* [Assigned task] For this task, copy the data that follows exactly, keeping every character.

-------- Data for processing --------

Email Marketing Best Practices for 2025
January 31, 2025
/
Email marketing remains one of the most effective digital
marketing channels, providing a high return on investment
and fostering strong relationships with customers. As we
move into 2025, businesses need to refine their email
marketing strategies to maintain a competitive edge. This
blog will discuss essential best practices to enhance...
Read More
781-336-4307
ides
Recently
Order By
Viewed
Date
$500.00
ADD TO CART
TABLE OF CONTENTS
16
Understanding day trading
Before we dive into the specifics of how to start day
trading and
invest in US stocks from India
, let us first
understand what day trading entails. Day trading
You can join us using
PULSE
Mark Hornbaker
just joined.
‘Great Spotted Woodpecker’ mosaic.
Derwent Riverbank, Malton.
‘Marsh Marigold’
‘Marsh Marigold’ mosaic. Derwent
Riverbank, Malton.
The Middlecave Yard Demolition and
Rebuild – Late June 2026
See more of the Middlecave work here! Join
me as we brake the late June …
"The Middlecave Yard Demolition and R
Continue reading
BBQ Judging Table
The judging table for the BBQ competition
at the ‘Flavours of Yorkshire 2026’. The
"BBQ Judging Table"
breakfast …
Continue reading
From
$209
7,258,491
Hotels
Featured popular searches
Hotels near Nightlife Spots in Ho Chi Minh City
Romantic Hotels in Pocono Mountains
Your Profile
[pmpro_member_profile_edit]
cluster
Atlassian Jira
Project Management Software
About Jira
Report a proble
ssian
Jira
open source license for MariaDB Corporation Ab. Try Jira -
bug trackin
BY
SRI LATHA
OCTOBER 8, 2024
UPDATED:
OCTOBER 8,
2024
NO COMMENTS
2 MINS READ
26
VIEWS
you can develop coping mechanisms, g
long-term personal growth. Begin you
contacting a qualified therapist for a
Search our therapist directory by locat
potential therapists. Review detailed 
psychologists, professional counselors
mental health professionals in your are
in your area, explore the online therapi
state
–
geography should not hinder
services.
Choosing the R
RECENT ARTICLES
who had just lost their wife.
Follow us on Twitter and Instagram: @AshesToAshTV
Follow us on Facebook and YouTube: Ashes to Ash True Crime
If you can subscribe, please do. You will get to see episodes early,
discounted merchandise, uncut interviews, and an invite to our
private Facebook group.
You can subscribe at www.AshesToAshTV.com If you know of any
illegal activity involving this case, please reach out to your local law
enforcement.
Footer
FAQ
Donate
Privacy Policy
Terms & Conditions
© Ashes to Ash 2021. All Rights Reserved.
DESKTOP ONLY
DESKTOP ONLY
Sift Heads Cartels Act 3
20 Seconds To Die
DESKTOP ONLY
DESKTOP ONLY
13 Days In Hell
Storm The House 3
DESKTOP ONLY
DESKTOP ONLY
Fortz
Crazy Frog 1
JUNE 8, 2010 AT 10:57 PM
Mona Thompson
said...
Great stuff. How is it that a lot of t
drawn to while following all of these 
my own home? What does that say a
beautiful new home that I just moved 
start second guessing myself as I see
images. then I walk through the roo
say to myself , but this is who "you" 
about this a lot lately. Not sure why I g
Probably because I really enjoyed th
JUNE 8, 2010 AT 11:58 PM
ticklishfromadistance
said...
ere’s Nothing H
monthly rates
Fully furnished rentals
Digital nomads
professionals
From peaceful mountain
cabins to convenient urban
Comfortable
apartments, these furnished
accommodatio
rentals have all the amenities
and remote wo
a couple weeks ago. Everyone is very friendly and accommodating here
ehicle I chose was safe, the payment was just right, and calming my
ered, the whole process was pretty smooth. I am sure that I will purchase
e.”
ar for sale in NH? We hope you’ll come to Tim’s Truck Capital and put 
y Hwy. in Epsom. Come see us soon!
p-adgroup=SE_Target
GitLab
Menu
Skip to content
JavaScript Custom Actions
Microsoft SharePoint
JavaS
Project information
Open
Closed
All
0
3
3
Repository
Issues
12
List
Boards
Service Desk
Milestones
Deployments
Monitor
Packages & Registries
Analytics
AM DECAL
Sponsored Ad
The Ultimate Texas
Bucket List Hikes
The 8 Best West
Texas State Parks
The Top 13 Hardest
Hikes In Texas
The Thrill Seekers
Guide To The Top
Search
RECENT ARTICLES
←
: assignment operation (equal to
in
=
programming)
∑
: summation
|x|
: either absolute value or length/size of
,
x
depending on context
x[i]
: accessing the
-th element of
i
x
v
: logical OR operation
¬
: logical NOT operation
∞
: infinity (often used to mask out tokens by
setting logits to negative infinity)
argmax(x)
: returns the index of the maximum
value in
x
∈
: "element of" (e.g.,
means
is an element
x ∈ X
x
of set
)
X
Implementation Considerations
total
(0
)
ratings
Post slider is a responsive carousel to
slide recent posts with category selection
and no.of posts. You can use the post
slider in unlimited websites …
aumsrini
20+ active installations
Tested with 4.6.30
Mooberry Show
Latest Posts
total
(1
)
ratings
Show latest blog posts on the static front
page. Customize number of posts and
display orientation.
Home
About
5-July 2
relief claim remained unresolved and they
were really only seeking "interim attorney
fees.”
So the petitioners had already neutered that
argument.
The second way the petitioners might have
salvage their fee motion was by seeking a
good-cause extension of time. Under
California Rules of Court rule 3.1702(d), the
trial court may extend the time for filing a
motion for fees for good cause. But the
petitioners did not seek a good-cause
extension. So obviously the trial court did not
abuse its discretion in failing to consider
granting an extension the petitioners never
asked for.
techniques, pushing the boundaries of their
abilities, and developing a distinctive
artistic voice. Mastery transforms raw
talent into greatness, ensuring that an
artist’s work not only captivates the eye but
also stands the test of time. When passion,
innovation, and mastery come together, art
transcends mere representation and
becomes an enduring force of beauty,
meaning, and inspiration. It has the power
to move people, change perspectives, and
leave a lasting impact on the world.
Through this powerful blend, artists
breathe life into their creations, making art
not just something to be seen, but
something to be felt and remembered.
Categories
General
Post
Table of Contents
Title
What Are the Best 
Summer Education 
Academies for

--------

* [Expected answer]
Email Marketing Best Practices for 2025
January 31, 2025
/
Email marketing remains one of the most effective digital
marketing channels, providing a high return on investment
and fostering strong relationships with customers. As we
move into 2025, businesses need to refine their email
marketing strategies to maintain a competitive edge. This
blog will discuss essential best practices to enhance...
Read More
781-336-4307
ides
Recently
Order By
Viewed
Date
$500.00
ADD TO CART
TABLE OF CONTENTS
16
Understanding day trading
Before we dive into the specifics of how to start day
trading and
invest in US stocks from India
, let us first
understand what day trading entails. Day trading
You can join us using
PULSE
Mark Hornbaker
just joined.
‘Great Spotted Woodpecker’ mosaic.
Derwent Riverbank, Malton.
‘Marsh Marigold’
‘Marsh Marigold’ mosaic. Derwent
Riverbank, Malton.
The Middlecave Yard Demolition and
Rebuild – Late June 2026
See more of the Middlecave work here! Join
me as we brake the late June …
"The Middlecave Yard Demolition and R
Continue reading
BBQ Judging Table
The judging table for the BBQ competition
at the ‘Flavours of Yorkshire 2026’. The
"BBQ Judging Table"
breakfast …
Continue reading
From
$209
7,258,491
Hotels
Featured popular searches
Hotels near Nightlife Spots in Ho Chi Minh City
Romantic Hotels in Pocono Mountains
Your Profile
[pmpro_member_profile_edit]
cluster
Atlassian Jira
Project Management Software
About Jira
Report a proble
ssian
Jira
open source license for MariaDB Corporation Ab. Try Jira -
bug trackin
BY
SRI LATHA
OCTOBER 8, 2024
UPDATED:
OCTOBER 8,
2024
NO COMMENTS
2 MINS READ
26
VIEWS
you can develop coping mechanisms, g
long-term personal growth. Begin you
contacting a qualified therapist for a
Search our therapist directory by locat
potential therapists. Review detailed 
psychologists, professional counselors
mental health professionals in your are
in your area, explore the online therapi
state
–
geography should not hinder
services.
Choosing the R
RECENT ARTICLES
who had just lost their wife.
Follow us on Twitter and Instagram: @AshesToAshTV
Follow us on Facebook and YouTube: Ashes to Ash True Crime
If you can subscribe, please do. You will get to see episodes early,
discounted merchandise, uncut interviews, and an invite to our
private Facebook group.
You can subscribe at www.AshesToAshTV.com If you know of any
illegal activity involving this case, please reach out to your local law
enforcement.
Footer
FAQ
Donate
Privacy Policy
Terms & Conditions
© Ashes to Ash 2021. All Rights Reserved.
DESKTOP ONLY
DESKTOP ONLY
Sift Heads Cartels Act 3
20 Seconds To Die
DESKTOP ONLY
DESKTOP ONLY
13 Days In Hell
Storm The House 3
DESKTOP ONLY
DESKTOP ONLY
Fortz
Crazy Frog 1
JUNE 8, 2010 AT 10:57 PM
Mona Thompson
said...
Great stuff. How is it that a lot of t
drawn to while following all of these 
my own home? What does that say a
beautiful new home that I just moved 
start second guessing myself as I see
images. then I walk through the roo
say to myself , but this is who "you" 
about this a lot lately. Not sure why I g
Probably because I really enjoyed th
JUNE 8, 2010 AT 11:58 PM
ticklishfromadistance
said...
ere’s Nothing H
monthly rates
Fully furnished rentals
Digital nomads
professionals
From peaceful mountain
cabins to convenient urban
Comfortable
apartments, these furnished
accommodatio
rentals have all the amenities
and remote wo
a couple weeks ago. Everyone is very friendly and accommodating here
ehicle I chose was safe, the payment was just right, and calming my
ered, the whole process was pretty smooth. I am sure that I will purchase
e.”
ar for sale in NH? We hope you’ll come to Tim’s Truck Capital and put 
y Hwy. in Epsom. Come see us soon!
p-adgroup=SE_Target
GitLab
Menu
Skip to content
JavaScript Custom Actions
Microsoft SharePoint
JavaS
Project information
Open
Closed
All
0
3
3
Repository
Issues
12
List
Boards
Service Desk
Milestones
Deployments
Monitor
Packages & Registries
Analytics
AM DECAL
Sponsored Ad
The Ultimate Texas
Bucket List Hikes
The 8 Best West
Texas State Parks
The Top 13 Hardest
Hikes In Texas
The Thrill Seekers
Guide To The Top
Search
RECENT ARTICLES
←
: assignment operation (equal to
in
=
programming)
∑
: summation
|x|
: either absolute value or length/size of
,
x
depending on context
x[i]
: accessing the
-th element of
i
x
v
: logical OR operation
¬
: logical NOT operation
∞
: infinity (often used to mask out tokens by
setting logits to negative infinity)
argmax(x)
: returns the index of the maximum
value in
x
∈
: "element of" (e.g.,
means
is an element
x ∈ X
x
of set
)
X
Implementation Considerations
total
(0
)
ratings
Post slider is a responsive carousel to
slide recent posts with category selection
and no.of posts. You can use the post
slider in unlimited websites …
aumsrini
20+ active installations
Tested with 4.6.30
Mooberry Show
Latest Posts
total
(1
)
ratings
Show latest blog posts on the static front
page. Customize number of posts and
display orientation.
Home
About
5-July 2
relief claim remained unresolved and they
were really only seeking "interim attorney
fees.”
So the petitioners had already neutered that
argument.
The second way the petitioners might have
salvage their fee motion was by seeking a
good-cause extension of time. Under
California Rules of Court rule 3.1702(d), the
trial court may extend the time for filing a
motion for fees for good cause. But the
petitioners did not seek a good-cause
extension. So obviously the trial court did not
abuse its discretion in failing to consider
granting an extension the petitioners never
asked for.
techniques, pushing the boundaries of their
abilities, and developing a distinctive
artistic voice. Mastery transforms raw
talent into greatness, ensuring that an
artist’s work not only captivates the eye but
also stands the test of time. When passion,
innovation, and mastery come together, art
transcends mere representation and
becomes an enduring force of beauty,
meaning, and inspiration. It has the power
to move people, change perspectives, and
leave a lasting impact on the world.
Through this powerful blend, artists
breathe life into their creations, making art
not just something to be seen, but
something to be felt and remembered.
Categories
General
Post
Table of Contents
Title
What Are the Best 
Summer Education 
Academies for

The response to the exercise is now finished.